- [Directive 1] Quote the part of the cloud-init bug thread starting with "Sorry for being" and going on through "am I missing?".
- [Directive 2] In the cloud-init bug thread, what is the title of the bug?
- [Directive 3] Carry on the cloud-init bug thread from the point where it stops.

- [Quoted passage]
-- -- --
On Fri, Jan 17, 2020 at 15:15 Robert Schweikert 1860164@bugs.launchpad.net wrote:

Sorry for being dense, by the time we get to the point where we decide whether or not to bring up an ephemeral network we have long left the initrd and Since we are booting over iscsi the network is up and configured. Any configuration information we might need can be extracted from the network via "ip" commands. Those are distro independent thus a generic "translator" "live_config_to_net_cfg" would work everywhere. What am I missing?

The initrd supports more than just dhcp or static ip config and ip commands won’t tell you which was used. There may be dns or other options, so it’s best to parse the initramfs format which parses the kernel command line anyhow to bring up networking in the initramfs.

-- You received this bug notification because you are subscribed to the bug report. https://bugs.launchpad.net/bugs/1860164

Title: cloud-init generates a traceback if a default route already exists during ephemeral network setup

To manage notifications about this bug go to: https://bugs.launchpad.net/cloud-init/+bug/1860164/+subscriptions

ubuntu-server-builder commented 1 year ago

Launchpad user Robert Schweikert(rjschwei) wrote on 2020-01-17T22:27:38.745785+00:00

Removing myself as assignee as I really have no idea right of the bat what we are after here and I will most likely not have the time to dig into all the gory details.

Here is the doc for what is supported w.r.t. configuration in dracut for these types of situation:

http://man7.org/linux/man-pages/man7/dracut.cmdline.7.html

and in detail the way the network would be configured:

ip={dhcp|on|any|dhcp6|auto6|either6}

       dhcp|on|any
           get ip from dhcp server from all interfaces. If root=dhcp,
           loop sequentially through all interfaces (eth0, eth1, ...)
-- -- --
- [Data extracts]
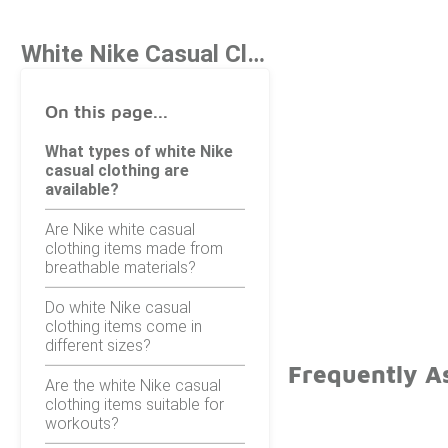
White Nike Casual Clothing
On this page...
What types of white Nike
casual clothing are
available?
Are Nike white casual
clothing items made from
breathable materials?
Do white Nike casual
clothing items come in
different sizes?
Frequently A
Are the white Nike casual
clothing items suitable for
workouts?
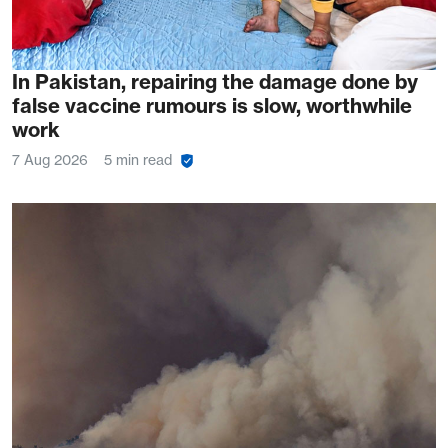
In Pakistan, repairing the damage done by
false vaccine rumours is slow, worthwhile
work
7 Aug 2026
5 min read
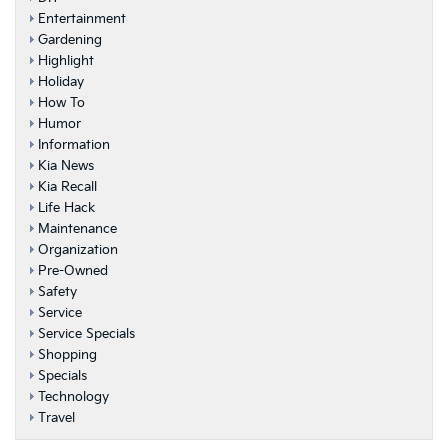
Entertainment
Gardening
Highlight
Holiday
How To
Humor
Information
Kia News
Kia Recall
Life Hack
Maintenance
Organization
Pre-Owned
Safety
Service
Service Specials
Shopping
Specials
Technology
Travel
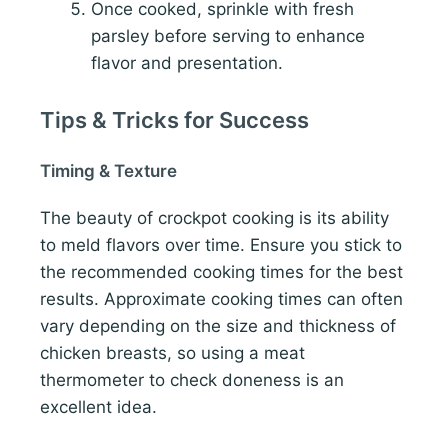
Once cooked, sprinkle with fresh
parsley before serving to enhance
flavor and presentation.
Tips & Tricks for Success
Timing & Texture
The beauty of crockpot cooking is its ability
to meld flavors over time. Ensure you stick to
the recommended cooking times for the best
results. Approximate cooking times can often
vary depending on the size and thickness of
chicken breasts, so using a meat
thermometer to check doneness is an
excellent idea.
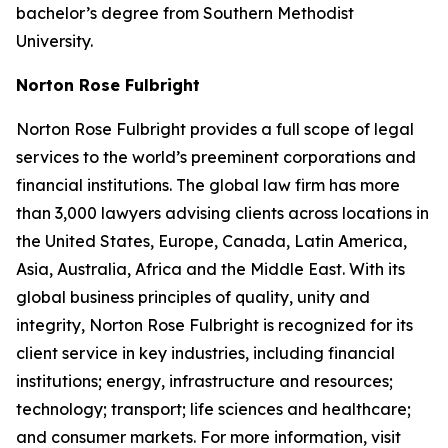
bachelor’s degree from Southern Methodist
University.
Norton Rose Fulbright
Norton Rose Fulbright provides a full scope of legal
services to the world’s preeminent corporations and
financial institutions. The global law firm has more
than 3,000 lawyers advising clients across locations in
the United States, Europe, Canada, Latin America,
Asia, Australia, Africa and the Middle East. With its
global business principles of quality, unity and
integrity, Norton Rose Fulbright is recognized for its
client service in key industries, including financial
institutions; energy, infrastructure and resources;
technology; transport; life sciences and healthcare;
and consumer markets. For more information, visit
-- -- --
- [Response box 1]
Sorry for being dense, by the time we get to the point where we decide whether or not to bring up an ephemeral network we have long left the initrd and Since we are booting over iscsi the network is up and configured. Any configuration information we might need can be extracted from the network via "ip" commands. Those are distro independent thus a generic "translator" "live_config_to_net_cfg" would work everywhere. What am I missing?

- [Response box 2] Cloud-init generates a traceback if a default route already exists during ephemeral network setup.

- [Response box 3]
           and use the first with a valid DHCP root-path.

       auto6
           IPv6 autoconfiguration

       dhcp6
           IPv6 DHCP

       either6
           if auto6 fails, then dhcp6

   ip=<interface>:{dhcp|on|any|dhcp6|auto6}[:[<mtu>][:<macaddr>]]
       This parameter can be specified multiple times.

       dhcp|on|any|dhcp6
           get ip from dhcp server on a specific interface

       auto6
           do IPv6 autoconfiguration

       <macaddr>
           optionally set <macaddr> on the <interface>. This cannot be
           used in conjunction with the ifname argument for the same
           <interface>.

   ip=<client-IP>:[<peer>]:<gateway-IP>:<netmask>:<client_hostname>:<interface>:{none|off|dhcp|on|any|dhcp6|auto6|ibft}[:[<mtu>][:<macaddr>]]
       explicit network configuration. If you want do define a IPv6
       address, put it in brackets (e.g. [2001:DB8::1]). This parameter
       can be specified multiple times.  <peer> is optional and is the
       address of the remote endpoint for pointopoint interfaces and it
       may be followed by a slash and a decimal number, encoding the
       network prefix length.

       <macaddr>
           optionally set <macaddr> on the <interface>. This cannot be
           used in conjunction with the ifname argument for the same
           <interface>.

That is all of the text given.